Yes. We maintain current credentialing with major healthcare systems in the Triangle and understand the access requirements for healthcare facilities — background checks, safety training, escort protocols in patient-care areas. For facilities we haven't worked in before, we coordinate with the facilities operations director to get emergency access established as quickly as the system allows. Healthcare emergency response sometimes requires working alongside facilities staff rather than independently, and we're set up for that.
How long will a tarp or temporary patch hold?
A properly installed reinforced tarp with adequate ballast or mechanical fastening will hold through normal rain events for weeks to months. A peel-and-stick membrane patch on a clean, dry surface bonds well and holds through subsequent rain. Neither is a permanent repair, and both should be inspected after significant weather events during the interim period. We give you an honest assessment of the temporary repair's expected lifespan and note any conditions — high wind, ice events — that could compromise it sooner.
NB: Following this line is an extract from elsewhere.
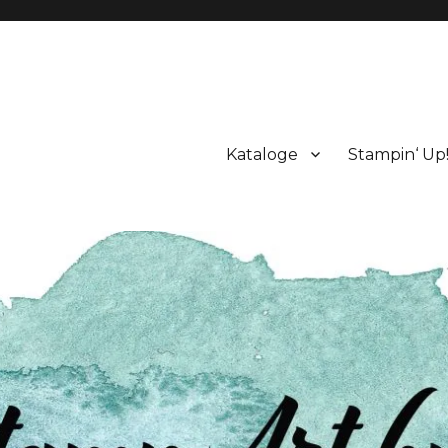
Kataloge
Stampin‘ Up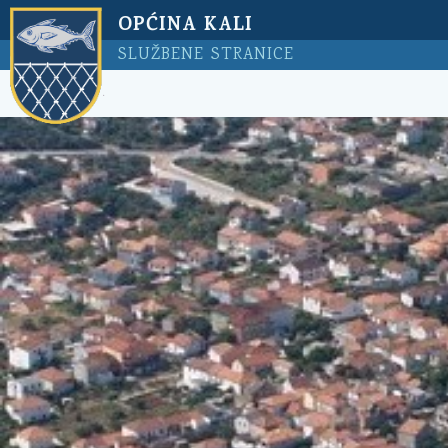
OPĆINA KALI
SLUŽBENE STRANICE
The insurance adjuster won't come for five days. Should we wait to do any repairs?
No. Your policy almost universally requires you to mitigate further damage — meaning you're expected to take reasonable steps to prevent ongoing water intrusion. Waiting five days for an adjuster while a roof is actively leaking is likely to increase your total claim amount (more interior damage) and could create a coverage dispute over the damage that occurred after the storm but before mitigation. Emergency dry-in and tarping do not prejudice your claim; they protect it. Document everything before, during, and after the temporary repair so the adjuster can see the original damage clearly.